Although we may think extreme sports and stunts, spectator
violence, hazing, and inventors’ pitches to the Shark Tank belong to this current
age, they are not new. In the 1400s men boasted how many men in a row they
could leap over; they conspired to play humiliating tricks on others; and
executions were popular public spectacles. And certainly professional
competition, trade secrets, and mean jealousies are not new either. One need
only peruse Ross King’s book, Brunelleschi’s
Dome, to read story after story detailing the competitive business and
personalities of the early-1400s construction of Florence, Italy’s famous Il
Duomo, dome of the cathedral of Santa Maria del Fiore.
Brunelleschi’s Dome
is subtitled How a Renaissance Genius
Reinvented Architecture, and that is the point of all the engineering
statistics, architectural challenges, and personal stories. Between 1420 and
1436, Brunelleschi constructed the world’s first octagonal dome without
interior wooden supports or external buttresses. At 376 feet high and almost
150 feet in diameter, Il Duomo remained the largest dome in the world for more
than 400 years. Trained as a goldsmith, untrained as engineer or architect,
Brunelleschi was clearly a genius, albeit a stubborn, hot-headed, secretive one.

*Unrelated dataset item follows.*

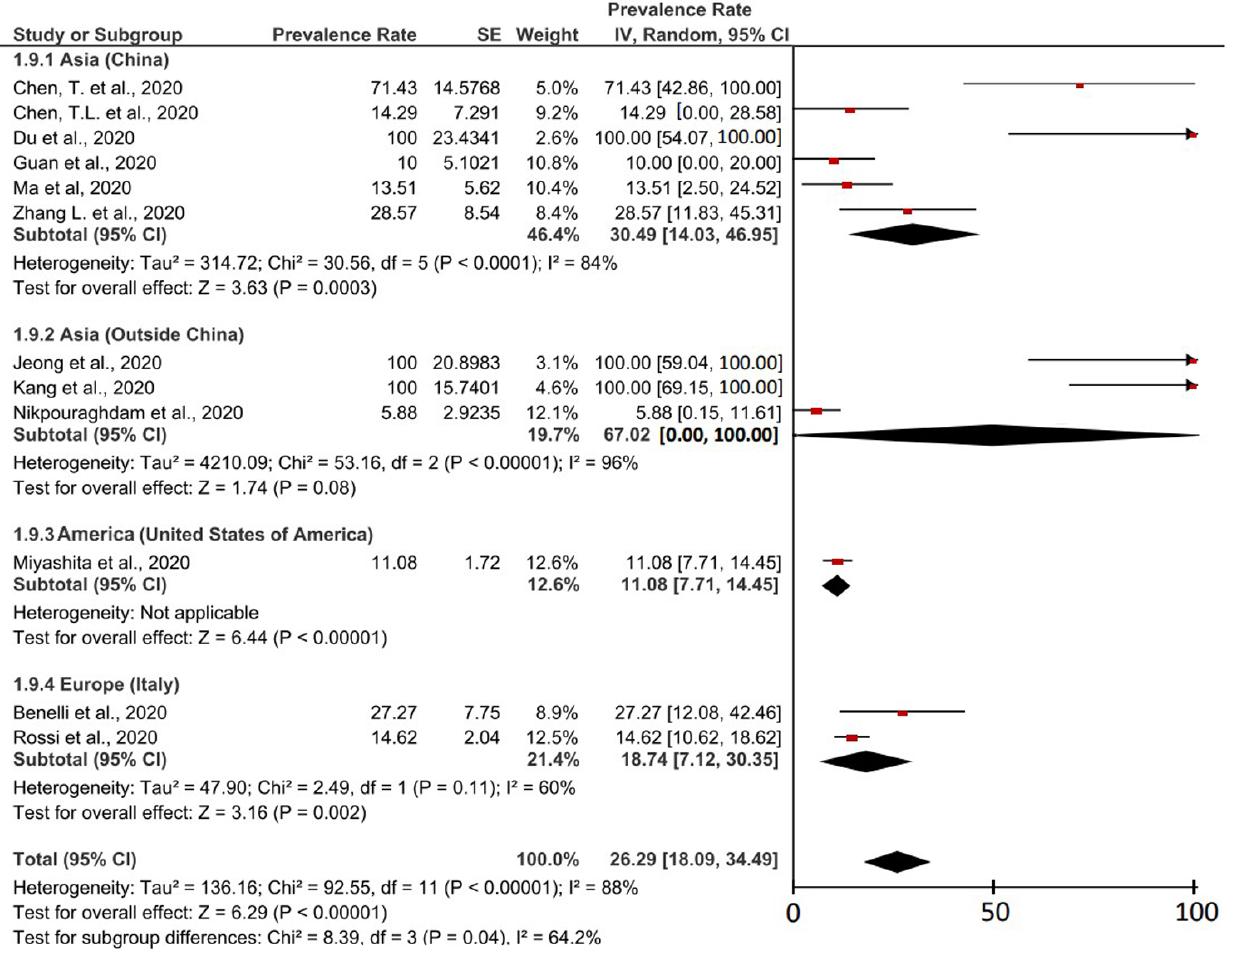
therapy.Figure 4. Forest plot of case-fatality rates of COVID-19 patients with cancer as a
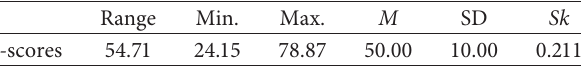
Table 2: Descriptive statistics for the participants’ academic achievement of the transformed scores.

To construct such a dome, he had to invent machines,
methods, and safety measures. His ox-hoist invention succeeded, but not all his
inventions did. For design of a ship to transport marble on the Arno River from
Pisa to Florence, Brunelleschi was given the world’s first-ever patent for
invention. The ship was called Il
Badalone, or The Monster, and it sank with its valuable cargo not even
halfway to Florence. Brunelleschi lost the equivalent of ten years of his
salary in this disaster.
Ross King details many ingenious designs of the day as well
as much political intrigue. Filippo Brunelleschi’s archrival was Lorenzo
Ghiberti, but he had other adversaries in various competitions for prestigious
artistic and architectural contracts. I found discussion of other projects by
Ghiberti, Brunelleschi, Donatello, and Giotto interesting, as well as literary
cross-references, such as Brunelleschi’s study of Dante, Boccaccio’s devoting
one of his Decameron tales to
Giotto’s appearance, Manetti’s 1480s biography Life of Brunelleschi, and others.
Just as Greek essayist Plutarch had criticized an emperor’s
palace, and Roman authors Pliny and Frontinus had blasted the Seven Wonders of
the World as foolish displays of wealth, Ross King brings up the possibility of
critics claiming biblical Tower of Babel motives for builders of Il Duomo. Were
Florentines trying to reach God in heaven in their own power? King says the
fall of the Tower of Babel “is likewise an architectural version of the Fall of
Man.” [page 101] King cites Il Duomo’s most likely critic, Leon Battista
Alberti, who had called Egypt’s Pyramids “monstrous” and “insane,” as instead,
praising Brunelleschi. “Alberti justifies the gigantic dimensions of the dome
because they reveal both evidence of man’s God-given power to invent and the
superiority of Florentine commerce and culture.” [page 102]
Florence’s system engendering fierce political competition
for architectural projects certainly mirrors aspects of society today. This
fascinated me. Technical engineering measurements, physics principles, and such,
bogged me down a bit. That Brunelleschi, a master goldsmith, probably
researched ancient Roman ruins to self-educate in engineering is a
delight-inspiring proposal. Sociological information about plagues, wars,
workers’ habits and threats, and the role of the Catholic Church set an
interesting backdrop for the high drama of Brunelleschi’s many challenges. Ross
King has footnoted and indexed his account. Considering how well-documented the
book is, I was dismayed to find little mention of Brunelleschi’s relationship
with his patron Cosimo de’ Medici, perhaps because he was in exile from Florence
during most of the dome’s construction. Nonetheless, I enjoyed reading this
book for an appreciation of man’s ingenuity and civilization’s progress. I hope
to someday appreciate Brunelleschi’s magnificent dome in person.